(Items listed in a dataset)

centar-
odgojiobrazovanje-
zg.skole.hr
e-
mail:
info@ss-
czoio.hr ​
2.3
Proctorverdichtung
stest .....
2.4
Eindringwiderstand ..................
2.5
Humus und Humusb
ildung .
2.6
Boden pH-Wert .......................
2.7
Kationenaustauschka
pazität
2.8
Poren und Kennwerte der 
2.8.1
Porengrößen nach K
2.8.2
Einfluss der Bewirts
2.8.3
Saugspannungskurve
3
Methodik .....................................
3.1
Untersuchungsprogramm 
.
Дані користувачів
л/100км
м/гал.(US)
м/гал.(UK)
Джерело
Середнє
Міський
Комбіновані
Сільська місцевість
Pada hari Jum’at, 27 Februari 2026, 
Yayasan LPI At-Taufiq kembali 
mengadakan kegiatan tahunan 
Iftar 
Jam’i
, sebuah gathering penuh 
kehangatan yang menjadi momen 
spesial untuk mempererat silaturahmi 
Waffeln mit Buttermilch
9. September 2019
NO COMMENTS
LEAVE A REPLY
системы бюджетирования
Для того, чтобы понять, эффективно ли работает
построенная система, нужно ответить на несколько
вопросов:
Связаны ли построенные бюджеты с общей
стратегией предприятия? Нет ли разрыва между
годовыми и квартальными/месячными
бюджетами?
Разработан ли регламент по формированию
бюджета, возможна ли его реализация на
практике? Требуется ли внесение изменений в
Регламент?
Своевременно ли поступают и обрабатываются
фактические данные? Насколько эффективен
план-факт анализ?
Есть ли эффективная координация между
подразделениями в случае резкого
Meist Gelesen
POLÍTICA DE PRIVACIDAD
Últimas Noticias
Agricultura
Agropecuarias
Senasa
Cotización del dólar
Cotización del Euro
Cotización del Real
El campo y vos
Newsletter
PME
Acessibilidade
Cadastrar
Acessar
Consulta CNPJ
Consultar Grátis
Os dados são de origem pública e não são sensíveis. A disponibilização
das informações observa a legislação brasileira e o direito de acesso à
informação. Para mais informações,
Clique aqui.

**Problem to work on**
Using the data above, restate every record word for word.

**Exercise output**
centar-
odgojiobrazovanje-
zg.skole.hr
e-
mail:
info@ss-
czoio.hr ​
2.3
Proctorverdichtung
stest .....
2.4
Eindringwiderstand ..................
2.5
Humus und Humusb
ildung .
2.6
Boden pH-Wert .......................
2.7
Kationenaustauschka
pazität
2.8
Poren und Kennwerte der 
2.8.1
Porengrößen nach K
2.8.2
Einfluss der Bewirts
2.8.3
Saugspannungskurve
3
Methodik .....................................
3.1
Untersuchungsprogramm 
.
Дані користувачів
л/100км
м/гал.(US)
м/гал.(UK)
Джерело
Середнє
Міський
Комбіновані
Сільська місцевість
Pada hari Jum’at, 27 Februari 2026, 
Yayasan LPI At-Taufiq kembali 
mengadakan kegiatan tahunan 
Iftar 
Jam’i
, sebuah gathering penuh 
kehangatan yang menjadi momen 
spesial untuk mempererat silaturahmi 
Waffeln mit Buttermilch
9. September 2019
NO COMMENTS
LEAVE A REPLY
системы бюджетирования
Для того, чтобы понять, эффективно ли работает
построенная система, нужно ответить на несколько
вопросов:
Связаны ли построенные бюджеты с общей
стратегией предприятия? Нет ли разрыва между
годовыми и квартальными/месячными
бюджетами?
Разработан ли регламент по формированию
бюджета, возможна ли его реализация на
практике? Требуется ли внесение изменений в
Регламент?
Своевременно ли поступают и обрабатываются
фактические данные? Насколько эффективен
план-факт анализ?
Есть ли эффективная координация между
подразделениями в случае резкого
Meist Gelesen
POLÍTICA DE PRIVACIDAD
Últimas Noticias
Agricultura
Agropecuarias
Senasa
Cotización del dólar
Cotización del Euro
Cotización del Real
El campo y vos
Newsletter
PME
Acessibilidade
Cadastrar
Acessar
Consulta CNPJ
Consultar Grátis
Os dados são de origem pública e não são sensíveis. A disponibilização
das informações observa a legislação brasileira e o direito de acesso à
informação. Para mais informações,
Clique aqui.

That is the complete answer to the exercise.